Elle avait quitté sa chambre de bonne heure afin de se rendre au bout du parc, dans un petit kiosque dominant la route.

De là, elle voyait souvent passer Jean Quéroy qui, chaque matin, sortait de sa maison, située de l’autre côté du château, et se dirigeait vers l’usine dont diverses dépendances s’enclavaient dans le domaine d’Aureilhan.

Ils échangeaient un salut, un sourire, parfois quelques paroles correctes et insignifiantes, et cette brève entrevue leur laissait dans l’âme de la douceur pour tout le jour.

Comme Huguette en avait besoin, aujourd’hui, de ce tacite réconfort !

Rien que de voir l’aimé lui ferait du bien… Puis le cœur s’ouvre parfois sous la poussée de la douleur… Qui pouvait savoir quels mots seraient prononcés au cours du proche entretien ?

Huguette parlerait peut-être, si son ami devinait qu’elle avait de la peine, et celui-ci, de sa main virile, lui montrerait la voie.

Elle atteignit le bas de l’escalier, soulevée par cet espoir qui allégeait son angoisse et cachait l’attente de la parole divine devant décider de sa vie…

Elle longeait le vestibule pour accéder à la porte du perron, lorsqu’un bruit de voix irritées lui fit prêter l’oreille.

On discutait violemment du côté de l’office ; par un couloir de service, lui arrivaient en sonorités indistinctes de timbre grêle et effaré de Jeanneton, la vieille cuisinière, et les éclats menaçants d’un rude organe étranger.

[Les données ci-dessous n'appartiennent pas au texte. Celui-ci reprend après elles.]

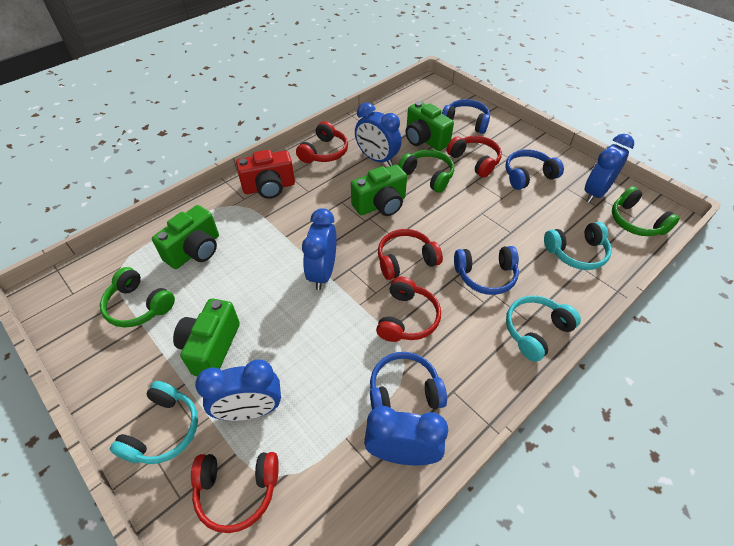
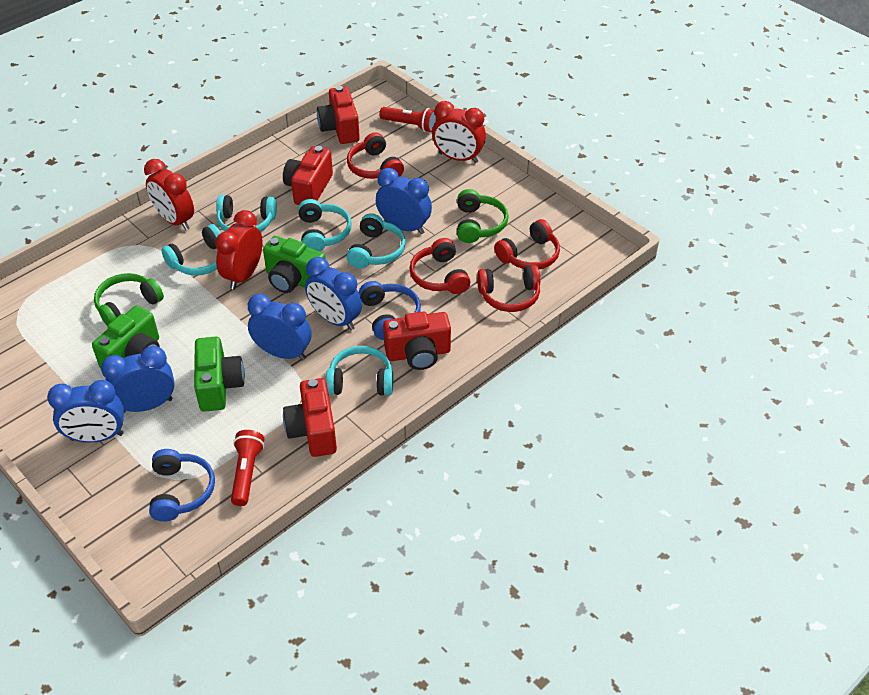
blue headphones: [370,352,447,410] [442,99,490,134] [454,246,519,295] [505,149,564,190] = 4 -> [149,449,215,521] [359,281,421,340] = 2
green camera: [152,205,219,269] [173,298,240,376] [351,165,407,216] [406,101,454,151] = 4 -> [92,305,160,368] [194,337,245,412] [263,236,326,293] = 3
green headphones: [100,267,175,327] [398,150,454,193] [612,186,680,236] = 3 -> [94,273,164,326] [457,189,509,243] = 2
red camera: [236,150,295,199] = 1 -> [283,146,333,205] [283,378,337,457] [317,86,360,144] [383,311,451,370] = 4
red clock: none = 0 -> [144,159,194,230] [215,210,263,290] [432,101,486,163] = 3
red flashlight: none = 0 -> [231,430,265,506] [379,107,437,132] = 2
red headphones: [191,452,279,533] [296,121,348,163] [376,277,441,342] [378,229,443,280] [447,136,502,178] = 5 -> [347,132,404,179] [410,238,470,294] [477,265,540,312] [494,219,560,269] = 4
turquoise headphones: [110,381,198,464] [506,296,581,362] [544,222,612,270] = 3 -> [161,224,221,275] [216,195,277,232] [298,199,352,252] [326,346,393,396] [347,213,406,268] = 5

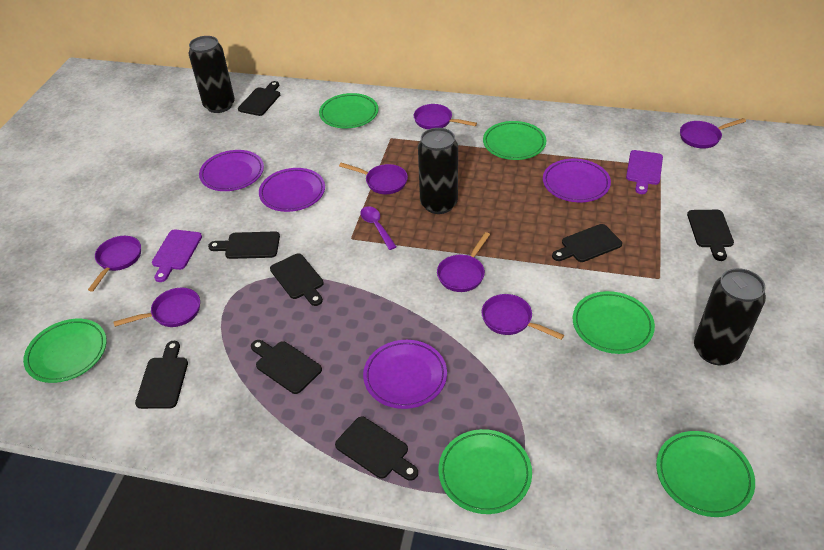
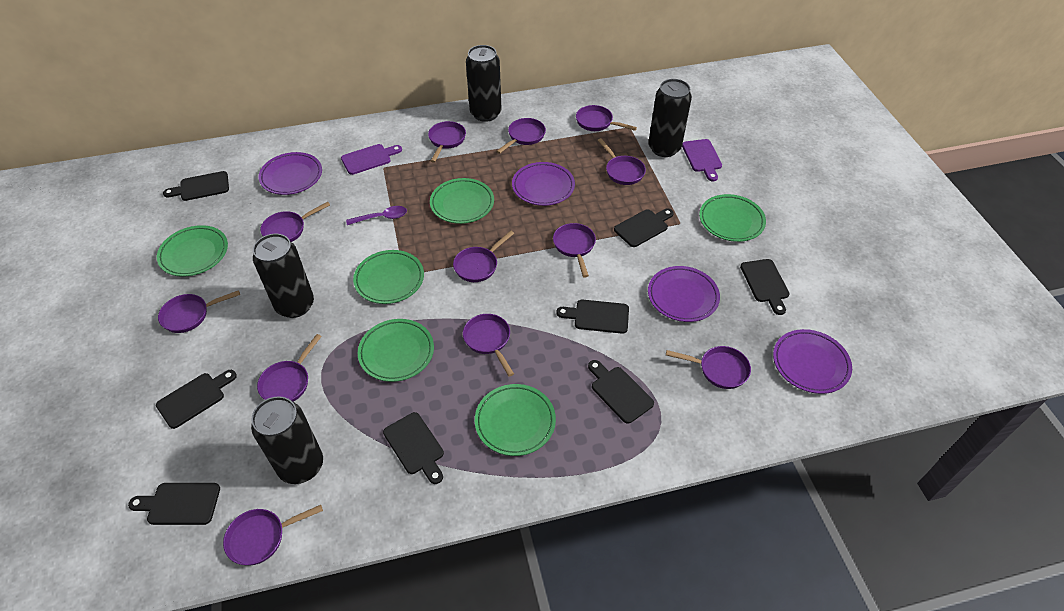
black can: [188,36,235,113] [418,128,458,214] [694,268,766,365] = 3 -> [251,396,323,484] [253,234,314,318] [466,45,502,122] [649,79,692,157] = 4
purple pan: [88,236,141,292] [113,288,200,327] [339,163,408,194] [414,104,477,129] [437,232,490,292] [482,294,564,340] [680,118,746,149] = 7 -> [158,290,240,333] [223,505,323,565] [257,334,322,402] [260,202,330,242] [428,121,466,163] [453,230,514,282] [463,314,514,377] [496,118,546,154] [553,223,596,277] [576,105,637,131] [598,138,646,185] [666,346,751,389] = 12

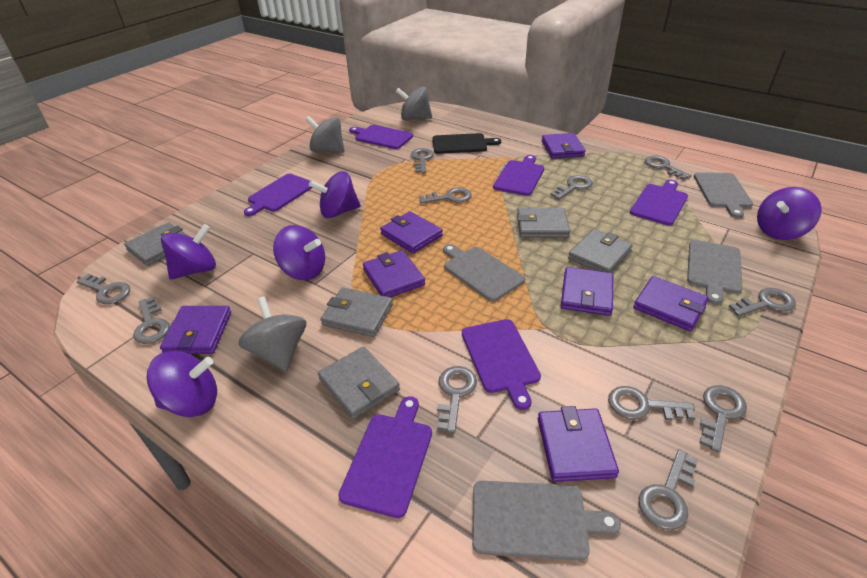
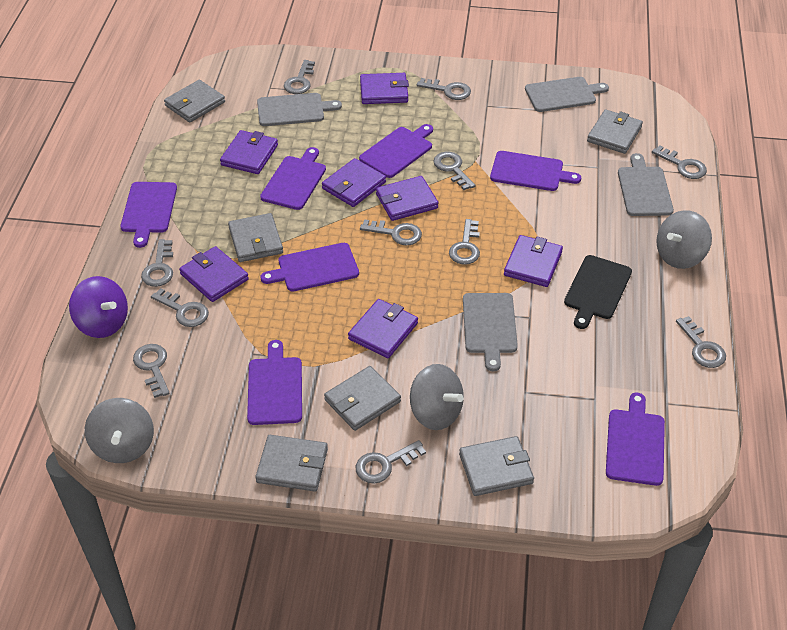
grey wallet: [124,222,188,266] [318,347,400,419] [321,287,393,337] [517,208,570,238] [568,229,633,273] = 5 -> [164,80,225,123] [228,213,283,262] [255,435,328,491] [324,366,401,431] [459,436,534,496] [587,109,643,154] = 6
purple cutting board: [244,174,312,216] [339,396,432,518] [349,125,413,149] [462,319,541,410] [493,155,544,196] [630,180,688,226] = 6 -> [120,182,177,248] [247,340,302,425] [260,147,326,210] [260,243,359,292] [359,124,433,178] [490,151,581,191] [606,393,665,486] = 7
purple spinning top: [147,351,217,417] [161,224,216,280] [273,225,325,280] [309,171,361,218] [757,187,822,240] = 5 -> [69,276,128,338] = 1

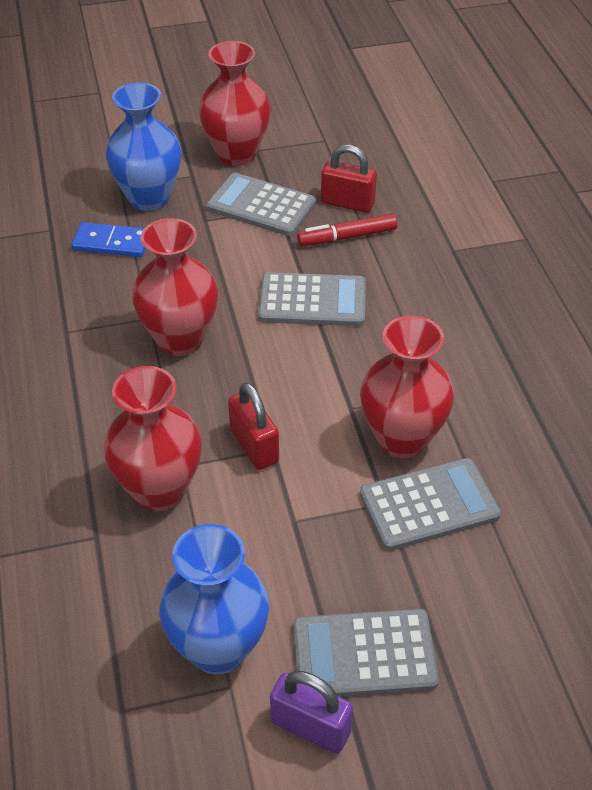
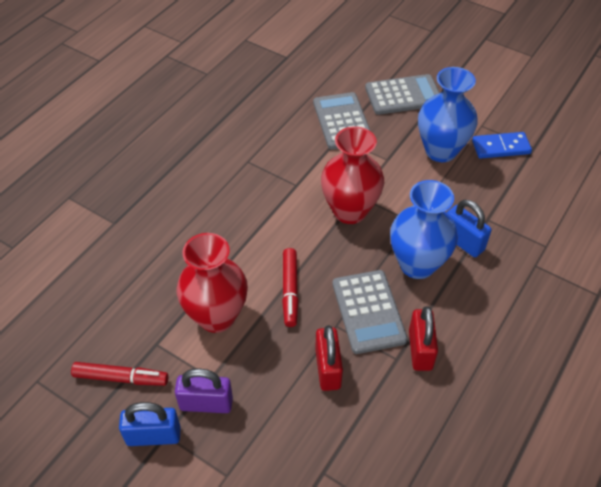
blue padlock: none = 0 -> [119,402,181,446] [447,200,492,257] = 2
grey calculator: [206,173,316,236] [258,272,366,326] [293,609,439,697] [360,458,501,551] = 4 -> [313,92,370,150] [332,270,408,354] [365,74,440,115] = 3
red marker: [297,214,397,246] = 1 -> [71,362,168,386] [282,248,298,327] = 2
red vase: [104,366,202,511] [132,218,218,356] [198,41,271,166] [360,315,454,458] = 4 -> [176,233,248,333] [321,126,384,224] = 2

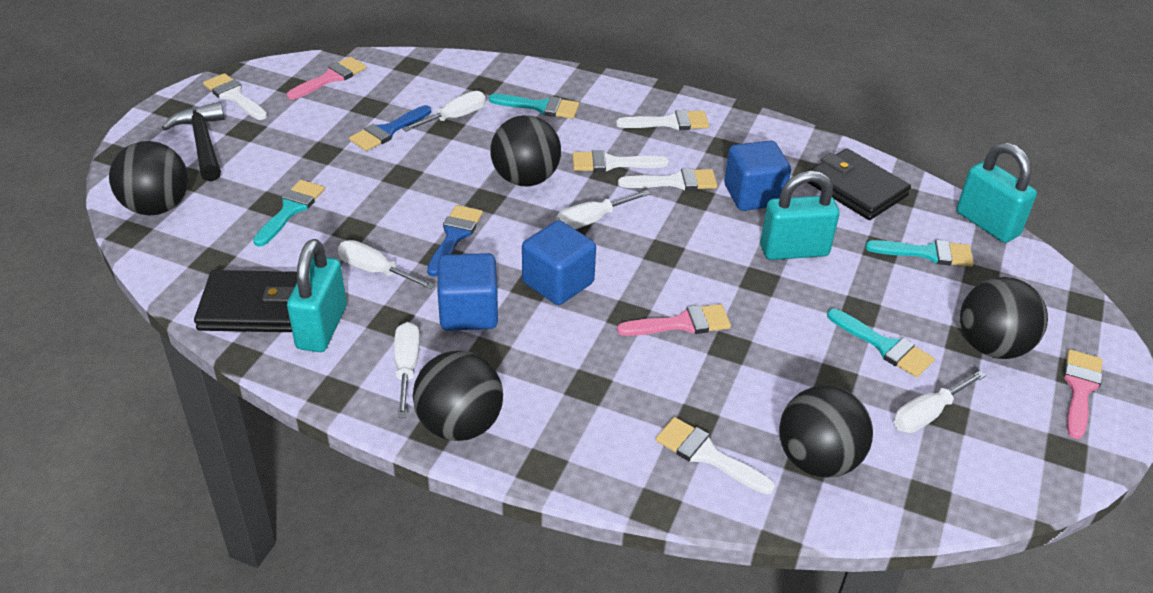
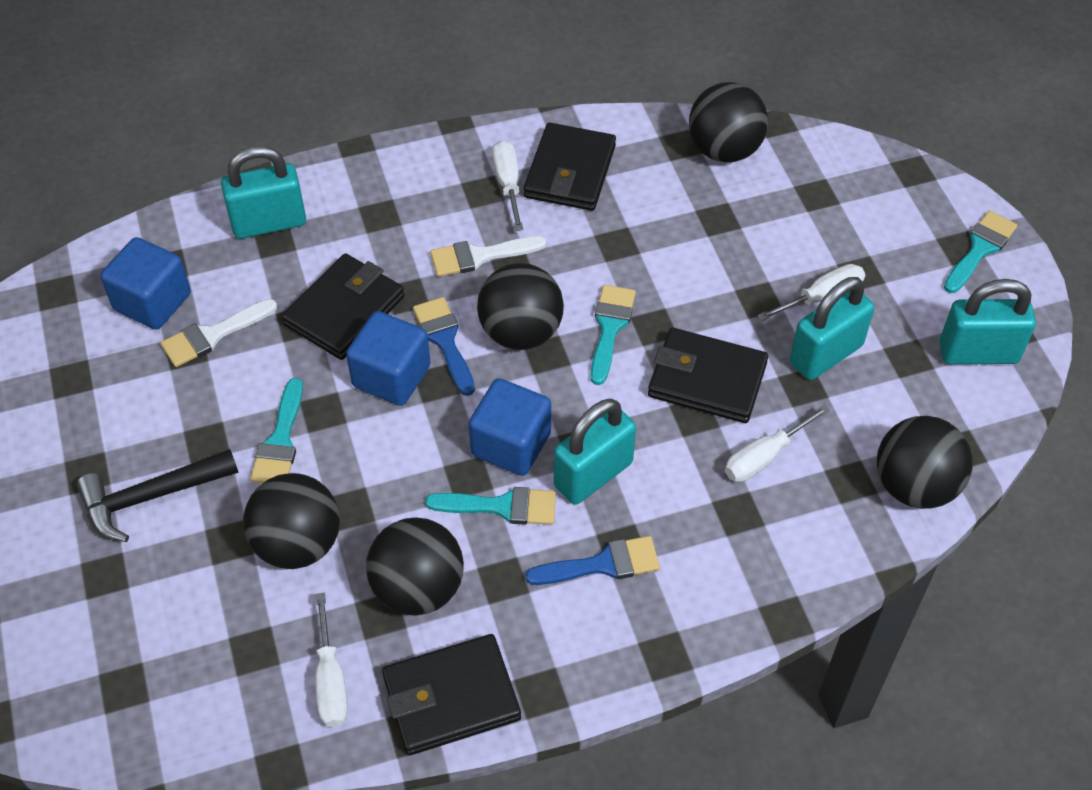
black wallet: [194,270,297,332] [807,148,911,220] = 2 -> [282,253,404,360] [382,634,521,755] [524,123,616,211] [648,328,768,423] = 4
pink brush: [287,57,367,100] [617,304,731,336] [1063,349,1102,439] = 3 -> none = 0
turquoise padlock: [287,239,346,352] [760,171,840,260] [957,143,1037,243] = 3 -> [221,146,306,239] [554,399,636,505] [790,277,874,380] [940,279,1036,364] = 4
white brush: [203,73,267,120] [573,150,669,172] [616,110,709,130] [618,168,717,191] [655,417,775,494] = 5 -> [160,299,277,367] [430,236,546,277] = 2
white screwdriver: [338,240,435,289] [394,322,420,418] [402,91,486,132] [556,190,651,229] [894,371,986,433] = 5 -> [315,593,348,727] [492,140,523,231] [725,405,830,482] [757,264,865,321] = 4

Huguette enfila le corridor, et avant même d’avoir réfléchi, se trouva dans la cuisine en face d’un homme, vêtu comme les paysans du pays, que la pauvre Jeanneton paraissait supplier.

— Qu’est-ce que c’est ? s’informa la jeune fille avec une involontaire hauteur.

Saisie, Jeanneton demeura bouche béante, tandis que l’homme retirant son béret à la vue de Mlle d’Aureilhan, et le tournait entre ses doigts d’un air de subit embarras.

À quelques pas se tenait Germain qui, accoté contre la gaine noircie de l’antique horloge, assistait, la mine longue, à la dispute que l’apparition d’Huguette interrompait.

— Fort de son crédit auprès de sa jeune maîtresse, il s’avança :

— Mademoiselle, dit-il, avec une gêne visible néanmoins, c’est le boulanger…

— Eh bien ? fit Huguette étonnée.

La gêne du vieux serviteur redoubla.